With 80s-influenced synth pop oozing from every popular music pore at present any band signing up for this genre has to come up with something pretty special to stand out. Brooklyn trio Selebrities might just have done this – with their suitably hipster-friendly looks and NYC nonchalance, but most importantly, following a couple of promising singles and extended players, a full-length album that is more than up to the task.

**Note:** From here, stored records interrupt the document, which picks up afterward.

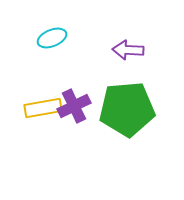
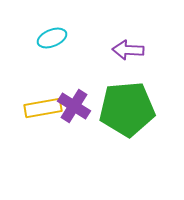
purple cross: rotated 32 degrees counterclockwise
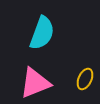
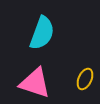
pink triangle: rotated 40 degrees clockwise
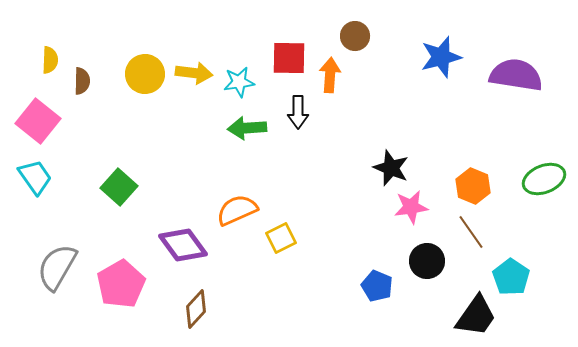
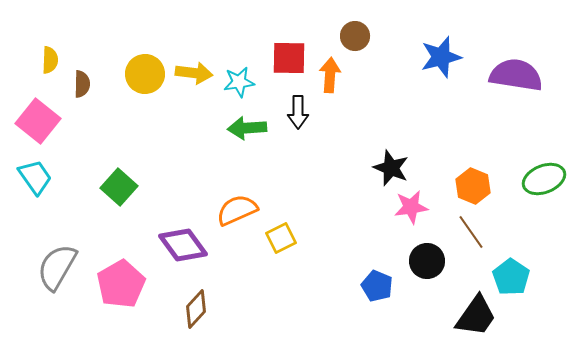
brown semicircle: moved 3 px down
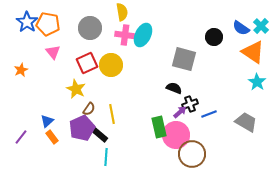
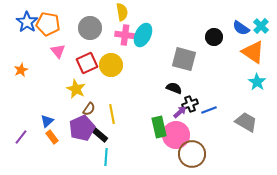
pink triangle: moved 5 px right, 1 px up
blue line: moved 4 px up
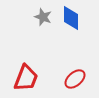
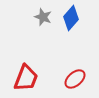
blue diamond: rotated 40 degrees clockwise
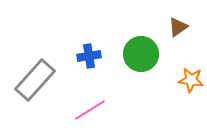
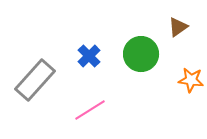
blue cross: rotated 35 degrees counterclockwise
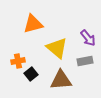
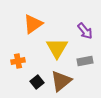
orange triangle: rotated 20 degrees counterclockwise
purple arrow: moved 3 px left, 7 px up
yellow triangle: rotated 20 degrees clockwise
black square: moved 6 px right, 8 px down
brown triangle: moved 1 px down; rotated 35 degrees counterclockwise
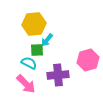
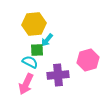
cyan semicircle: moved 1 px right, 1 px up
pink arrow: rotated 70 degrees clockwise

Having quietly slipped out their Ladies Man Effect EP last year, Delusions gathers the promising notes paraded on that four-track treat and crafts them into a time capsule of sleazy pop. The perfectly pitched three-piece channel New Order basslines and the sort of metallic guitars that resonate on Joy Division records. They are ice cool, and with Maria Usbeck’s nonplussed vocals layered over a noir, slightly italo-inspired undertone, have put together a fine showcase of all that was good about the 1980s New Wave.

Album highlight ‘Time’ is as apt as it is a great tune, opening with “Where did the time go?” and capturing the mood of a group who would not have looked out of place on Top of the Pops 25 years ago. Delusions’ title track kicks off the record and the first impression is of a dark and lingering affair of the mind, channelled by Usbeck who does a fine female impression of Ian Curtis, supported by appropriately sinister guitar chords. ‘Living Dead’ does nothing to lighten the mood with the sort of brooding bass, frenetic guitars and snappy drums touted more recently by Canadian ‘couldabeens’ The Organ. Similarly the opening bars of ‘Into The Night’ could be Katie Sketch resurrected and – although Usbeck is an octave higher – it’s hard not to picture The Organ’s front woman leaning against the exposed brickwork of a downtown warehouse singing Selebrities tunes.

The mood lifts as Delusions unfolds – ‘Can’t Make My Mind Up’ is more Human League than New Order and with it’s catchy synth riffs is a pure pop song, while ‘46th and Bliss’ is equally upbeat and a potential single. Likewise ‘Secret Garden’ – which appeared on Ladies Man Effect – is yet another chart-friendly tune. The only minor disappointment is that ‘Move This’ –Selebrities splendid cover of Technotronic’s 1989 dancefloor hit – did not make the cut.

There may be reams of 80s-inspired noise out there but there’s little that sounds as authentic as the ten tracks on Delusions. Selebrities have successfully bottled the whole era – guitars, synth, goth and pop – and pooled it to perfect effect.